**Work task A**
Set down the lines in the records from the one containing "Now pulse rate. Same format." through the one containing "Write: **370** mL", word for word, and leave out the pictures.
Start of Supplied passage
# Tivo2 upgrade - Hum on audio now



## grahamg (Aug 18, 2006)

I am pleased to say that I have added a 2nd 250gb drive to my 40gb Tivo. It was very easy to do and works great. Thanks to the guidlines on this Forum.

However I now notice that there is a small, but irritating 60hz main hum on my surround sound system bass speaker which was not there before I added the 2nd drive.

I suspect that the extra hard drive is taxing the power supply and causing the supply to rails have more AC ripple on them than before and that is getting into the Tivo's audio channels.

Is this a known problem, can I add more smoothing capacity somewhere in the Tivo to kill the 60hz hum?

Thanks.


----------



## Seattle (Dec 13, 2001)

Sounds like a ground loop problem. Are all to connections secure? Is the TiVo plugged in to a different outlet?


----------



## litzdog911 (Oct 18, 2002)

How are the Tivo's audio outputs connected to your TV and/or AV Receiver? 

Also, try temporarily disconnecting Tivo's cable/antenna input cable and playing back a recording. Is the hum gone?


----------



## grahamg (Aug 18, 2006)
End of Supplied passage
Start of Supplied records
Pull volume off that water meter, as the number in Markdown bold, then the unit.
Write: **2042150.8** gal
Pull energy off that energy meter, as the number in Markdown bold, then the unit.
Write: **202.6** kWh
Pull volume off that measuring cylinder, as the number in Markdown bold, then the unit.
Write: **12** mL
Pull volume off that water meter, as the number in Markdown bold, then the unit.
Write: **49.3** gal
End of Supplied records
Start of Supplied records
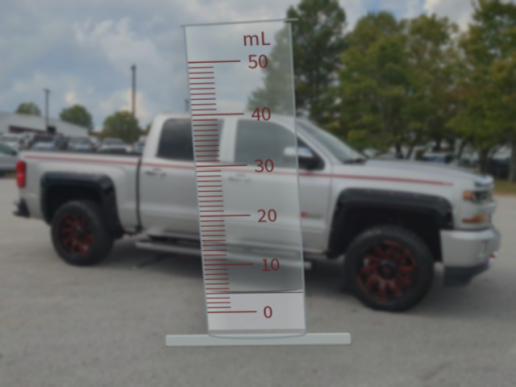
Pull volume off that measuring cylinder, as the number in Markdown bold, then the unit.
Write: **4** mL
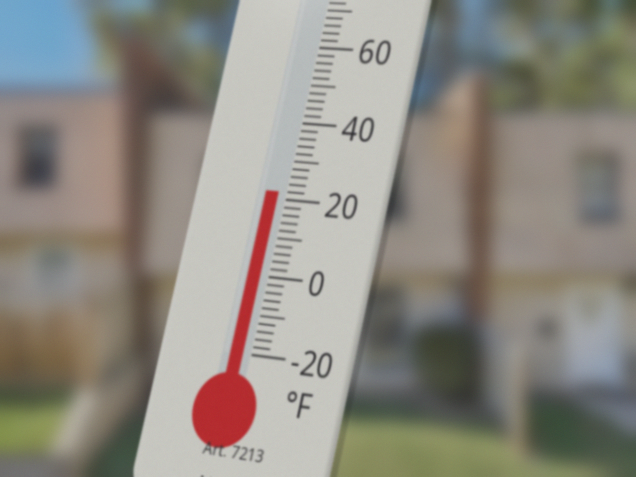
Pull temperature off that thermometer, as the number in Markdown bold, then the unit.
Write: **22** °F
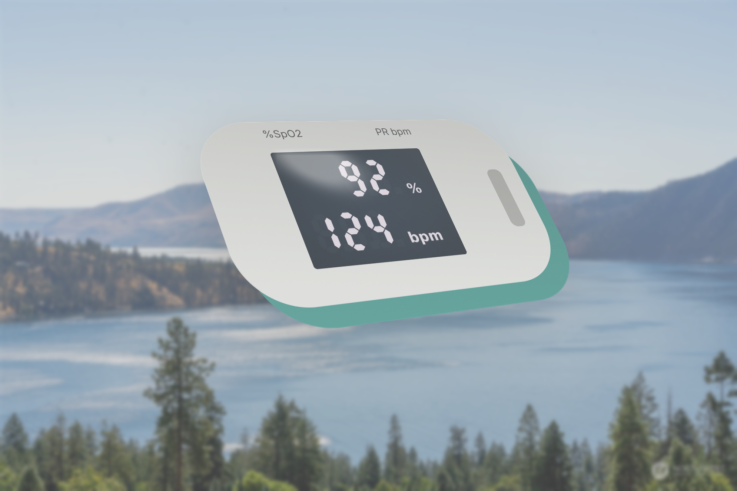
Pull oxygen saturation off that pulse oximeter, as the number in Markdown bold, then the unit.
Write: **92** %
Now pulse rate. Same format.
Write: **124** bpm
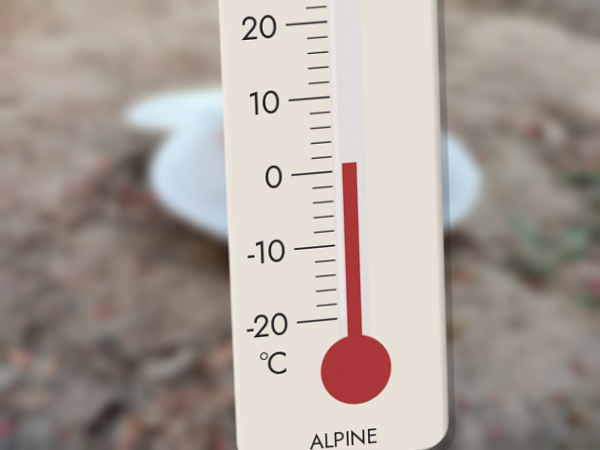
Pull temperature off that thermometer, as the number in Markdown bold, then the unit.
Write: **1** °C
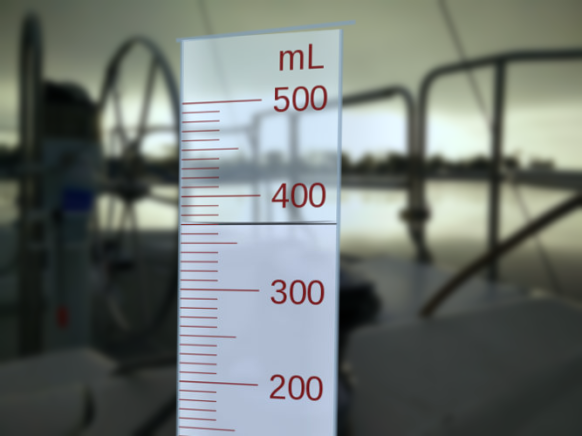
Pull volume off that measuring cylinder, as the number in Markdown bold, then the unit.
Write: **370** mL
End of Supplied records
**Work task B**
Resume the forum thread about the TiVo audio hum, picking up right after its last line.

**Answer A**
Now pulse rate. Same format.
Write: **124** bpm
Pull temperature off that thermometer, as the number in Markdown bold, then the unit.
Write: **1** °C
Pull volume off that measuring cylinder, as the number in Markdown bold, then the unit.
Write: **370** mL

**Answer B**
Thanks for the replies, you are both on the right track. The TIVO,Surround sound amp,50" Plasma share the same AC distribution strip but all use 2 pin connectors. So the inter component ground is via the connecting cables. I did try adding short grounding straps between the components but the reduction in AC hum was marginal.

But when I disconnecting the TIVO antenna coax I found that the hum went completely away. I then realised that about 10' away where the coax came into the Condo there is a 2 way RF splitter and an AC wall outlet a few inches away from it. I found that by installing a short grounding strap between the RF splitter case and the AC outlet ground reduced the AC hum by 80%. At normal listening levels the remaining hum disappears in the sound, so I have a fix.

To completely elimate the ground loop causing the hum I need something to pass the coax center pin through and to seperate the outer shield with capacitors, to form an isolator. I dont know I can buy such a thing, I could make one though.

I then remembered that I have changed something major. I turned in my HD cable box from Charter Communications a few weeks ago. I was tired of paying $100 p/m for view on demand that contained old movies and HD TV channels that pixelated often. We found that TIVOing the normal resolution channels was the most reliable. Also the HD box went through the TIVO's S-video cables so we lost the full HD anyway.

To replace this we signed up for the Blockbuster online DVD rental, best thing we ever did and we save $75 p/m over the Charter HD.

Anyway, originally we were using the cable box to do the decoding and fed the TIVO with S-video and audio. But now we feed the TIVO with RF so there is the big change - and what caused the problem.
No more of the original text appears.